[Document understanding data]
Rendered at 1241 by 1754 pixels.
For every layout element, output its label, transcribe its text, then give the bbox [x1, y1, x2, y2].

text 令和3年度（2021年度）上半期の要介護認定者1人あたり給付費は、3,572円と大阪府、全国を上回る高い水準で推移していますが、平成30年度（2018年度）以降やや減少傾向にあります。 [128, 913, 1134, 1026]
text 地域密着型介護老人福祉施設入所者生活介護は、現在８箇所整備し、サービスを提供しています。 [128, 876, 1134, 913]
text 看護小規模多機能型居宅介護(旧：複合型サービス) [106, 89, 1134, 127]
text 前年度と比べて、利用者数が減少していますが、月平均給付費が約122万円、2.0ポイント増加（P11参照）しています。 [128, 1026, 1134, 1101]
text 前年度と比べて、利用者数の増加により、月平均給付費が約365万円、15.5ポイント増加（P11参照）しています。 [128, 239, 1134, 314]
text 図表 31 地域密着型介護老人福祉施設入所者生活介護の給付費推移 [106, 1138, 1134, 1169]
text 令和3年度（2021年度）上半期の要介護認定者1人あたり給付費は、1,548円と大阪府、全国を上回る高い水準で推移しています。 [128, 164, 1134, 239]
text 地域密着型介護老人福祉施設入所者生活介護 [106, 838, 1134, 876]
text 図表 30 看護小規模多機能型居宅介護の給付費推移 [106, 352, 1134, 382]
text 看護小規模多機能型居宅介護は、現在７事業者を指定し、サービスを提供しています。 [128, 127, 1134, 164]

What you will do:
The answer must be the data above, repeated exactly as it stands.

Answer section:
Rendered at 1241 by 1754 pixels.
For every layout element, output its label, transcribe its text, then give the bbox [x1, y1, x2, y2].

text 令和3年度（2021年度）上半期の要介護認定者1人あたり給付費は、3,572円と大阪府、全国を上回る高い水準で推移していますが、平成30年度（2018年度）以降やや減少傾向にあります。 [128, 913, 1134, 1026]
text 地域密着型介護老人福祉施設入所者生活介護は、現在８箇所整備し、サービスを提供しています。 [128, 876, 1134, 913]
text 看護小規模多機能型居宅介護(旧：複合型サービス) [106, 89, 1134, 127]
text 前年度と比べて、利用者数が減少していますが、月平均給付費が約122万円、2.0ポイント増加（P11参照）しています。 [128, 1026, 1134, 1101]
text 前年度と比べて、利用者数の増加により、月平均給付費が約365万円、15.5ポイント増加（P11参照）しています。 [128, 239, 1134, 314]
text 図表 31 地域密着型介護老人福祉施設入所者生活介護の給付費推移 [106, 1138, 1134, 1169]
text 令和3年度（2021年度）上半期の要介護認定者1人あたり給付費は、1,548円と大阪府、全国を上回る高い水準で推移しています。 [128, 164, 1134, 239]
text 地域密着型介護老人福祉施設入所者生活介護 [106, 838, 1134, 876]
text 図表 30 看護小規模多機能型居宅介護の給付費推移 [106, 352, 1134, 382]
text 看護小規模多機能型居宅介護は、現在７事業者を指定し、サービスを提供しています。 [128, 127, 1134, 164]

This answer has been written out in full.